I grew up around it; I was trained as a professional working around it. Then I practiced at the front lines of it. It clicked that I should be doing something more. I got to work with several campus and state organizations and realized working in the opioid crisis was my calling.

“The PREMIER Center has made a name for itself locally and nationally. There are comparable centers doing this kind of work in big cities like Los Angeles, Boston and Chicago, but nowhere in the South.”

When I first began my time in academia at the University of Houston, I knew no one, so I started going to community meetings. It was about meeting people where they were and figuring out what the needs of this community really are, because who was I to come in and say that I knew what Houston, or Harris County, or Texas needs? I needed to go hear that firsthand and meet people.

Meeting with some of those organizations, treatment facilities, researchers and clinicians motivated me to think, “OK, I can really build something here.”

Another faculty member, Marc Fleming, and I worked on a proposal for the Prescription Drug Misuse Education and Research (PREMIER) Center, which was approved in December 2018. The idea was that instead of us going out and trying to meet other researchers, clinicians and health facilities, we wanted to provide a resource to be leveraged and with which others could collaborate.

Meeting a Need

Fleming took another job in 2019, but the PREMIER Center and I have since gone on to work directly with the City of Houston, Harris County, multiple state agencies and multiple national agencies. The PREMIER Center has really grown and made a name for itself locally and nationally. We now have multiple faculty members in the center doing work for both pain and substance-use disorders, which is our mission statement.

We have been funded through different government agencies to do projects ranging from building interventions for physicians and pharmacists to conducting opioid prevention activities for 800 organizations across Texas. There are comparable centers doing this kind of work in big cities like Los Angeles, Boston and Chicago, but nowhere in the South.

Stock photo of white pills spilling from a prescription bottle

Part of the PREMIER Center’s work focuses on distributing onetime-use safe disposal kits that deactivate unused and unwanted prescriptions, reducing the risk of misuse.

Part of the PREMIER Center’s work focuses on distributing onetime-use safe disposal kits that deactivate unused and unwanted prescriptions, reducing the risk of misuse.

We’ve done work that has been cited in multiple guidelines. Last year, we received funding from a national foundation to work with several national organizations to write our own guidelines for pharmacists about treating substance-use disorders through pharmacy.

It felt like a good, closing-the-circle moment.
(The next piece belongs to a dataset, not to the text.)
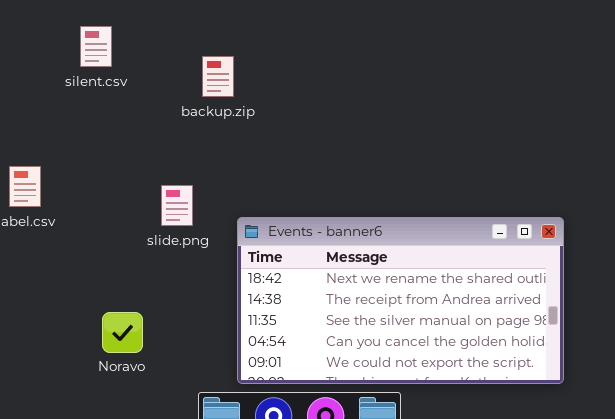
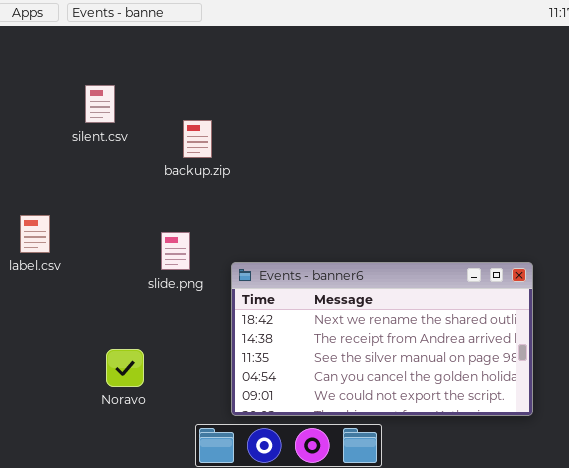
backup.zip: [202,56,234,97] -> [183,120,212,158], moved

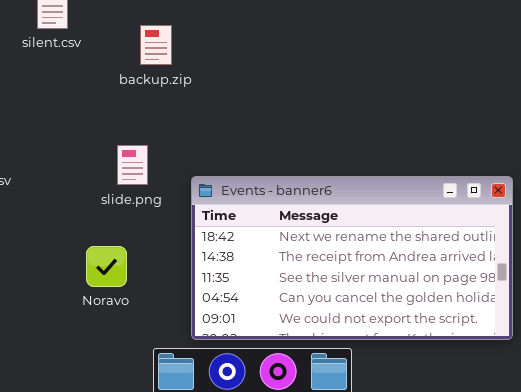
Noravo: [106,349,144,387] -> [86,246,127,287], moved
I thought back on why I went to grad school: My team and I are writing the guidelines I wanted to write.

Treatment for people with substance-use disorders has become one of the few bipartisan issues that people can get behind in the modern political climate, probably because it has gotten so bad that almost everyone knows someone who has been affected.

The low-hanging fruit right now is removing the financial barriers around access to treatment — things like prior authorizations, copays, and other real and perceived financial risks to patients. As a society, we also spend so much time getting people into treatment, but we aren’t maintaining them in treatment.

My hope is that we will find a way. We are a resilient people and a resilient state.